__Text__.
The science is in. If you're reading this at work, you should probably be drunk right now. Of course, by "science" I mean "an ABC News story" and by "drunk" I mean "having a drink or two."

But still, the word is out. More and more offices are letting their employees have a couple drinks at work thanks to the fact that drinking at the office, provided you manage your consumption, can promote creativity. Read that again slowly if you need to. I'm not talking about being fall-off-your-bar-stool-drunk at work. Nobody is creative when they're hammered, and besides, the bar stool at your desk would be a dead giveaway. But a drink or two can help give you a creative edge over your office rivals. Like how Mark McGwire figured out that drinking all that milk would make him hit a ton of home runs back in 1998.

Examiner
"I extracted the growth hormones and injected them in my ass!"

__Task list__.
(a) Answer these questions using the piece on drinking at work.
(i) What does the writer say is meant by "science"?
(ii) What can drinking at the office promote, provided you manage your consumption?
(iii) In what year did Mark McGwire hit a ton of home runs?
(b) Rewrite the stretch of the piece on drinking at work from "The science is" through "back in 1998.", substituting "competitive edge" for "creative edge".

Saved data entries

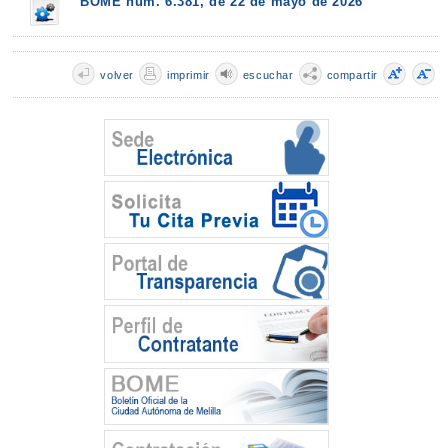
BOME núm. 6.381, de 22 de mayo de 2026
volver
imprimir
escuchar
compartir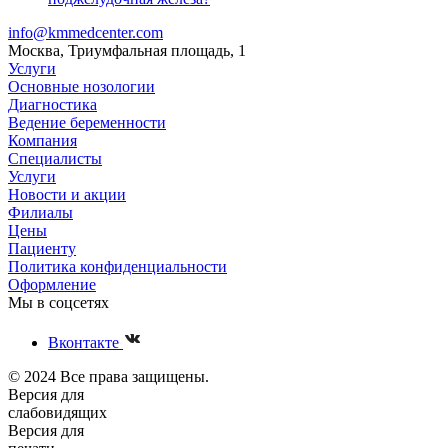
info@kmmedcenter.com
Москва, Триумфальная площадь, 1
Услуги
Основные нозологии
Диагностика
Ведение беременности
Компания
Специалисты
Услуги
Новости и акции
Филиалы
Цены
Пациенту
Политика конфиденциальности
Оформление
Мы в соцсетях
Вконтакте
© 2024 Все права защищены.
Версия для
слабовидящих
Версия для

__Solutions for each task__.
(a)
(i) An ABC News story
(ii) Creativity
(iii) 1998

(b)
The science is in. If you're reading this at work, you should probably be drunk right now. Of course, by "science" I mean "an ABC News story" and by "drunk" I mean "having a drink or two."

But still, the word is out. More and more offices are letting their employees have a couple drinks at work thanks to the fact that drinking at the office, provided you manage your consumption, can promote creativity. Read that again slowly if you need to. I'm not talking about being fall-off-your-bar-stool-drunk at work. Nobody is creative when they're hammered, and besides, the bar stool at your desk would be a dead giveaway. But a drink or two can help give you a competitive edge over your office rivals. Like how Mark McGwire figured out that drinking all that milk would make him hit a ton of home runs back in 1998.